The idea of “fair” only exists in clients’ minds


By James Ward

James Ward

When it comes time to decide how to split your estate, you can be “fair” or “equal.” Sometimes fair is equal, but maybe not. Sometimes equal is also fair.

We have an expression in estate planning: “What’s fair is hardly ever equal, and what’s equal is hardly ever fair.”

Think about it. How does this apply to your family? If daughter is going to take care of mother, so daughter gets the house, is that still fair when mother anticipated that the care would last 10 years but she died after just three months? Does the daughter get 90 percent of the estate when she only helped her mother for a couple of months?

Clients tell me they just want to be fair, and I always ask them to not use that term because I don’t know what it means. I tell them the idea of “fair” only exists in their minds, and everyone else generally has a different idea of what’s “fair” in the family.

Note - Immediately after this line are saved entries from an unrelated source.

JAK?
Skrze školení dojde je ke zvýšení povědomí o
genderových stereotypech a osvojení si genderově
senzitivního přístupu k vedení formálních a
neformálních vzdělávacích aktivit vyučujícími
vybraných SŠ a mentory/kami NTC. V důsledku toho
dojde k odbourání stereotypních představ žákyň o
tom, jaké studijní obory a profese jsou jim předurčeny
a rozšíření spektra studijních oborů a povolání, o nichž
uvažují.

I drove by a property recently and remembered when I’d been there a few years ago to meet with the owner. It was an interesting environment because the elder client was mobility impaired and trying to look after her long-term boyfriend who was a raging alcoholic generally known to rant and scream every afternoon as he started drinking.

The client had two daughters and about $4 million in assets. One daughter was to get $100,000, and the two sons of that daughter were to receive $50,000 each. The other daughter was to get the balance, which would be about $3.8 million. The client didn’t explain her reasoning, but she was very clear-minded, and she knew exactly what she wanted.

The daughter and her sons getting a total of only 5 percent wasn’t to be given the documents, but the daughter getting the other 95 percent was to have a copy sent to her. Rather than feeling grateful, the daughter getting the 95 percent called me four different times criticizing me for doing it all wrong and demanding that I change the documents because “it’s not right that my mother gives $50,000 to each of my sister’s sons and nothing to my sons.”

Really? “Yes,” she said, “my mother needs to give my sons $50,000 each or they’ll be upset. It just isn’t fair!”

With each of the first three calls from the irate daughter, I had to take a deep breath and consider whether this daughter understood basic math. When she called the fourth time to tell me that I had done it all wrong, I took the time to explain the math and explain her mother’s logic.

The sister getting the small share was getting $100,000, and her sons were getting a total of $100,000 for a grand total of $200,000 for that part of the family. The irate sister was getting a total of $3.8 million. The client was afraid that the daughter getting the small share might not share with her sons, so she gave each of those boys $50,000 directly. She thought that upon receiving $3.8 million in tax free inheritance, the irate daughter should be able to figure out on her own how to take care of her own two sons.

And then, like magic, the irate daughter never called again. I was dumbfounded by her rants about no money going directly to her sons, and it’s one of those cases I’ll long remember.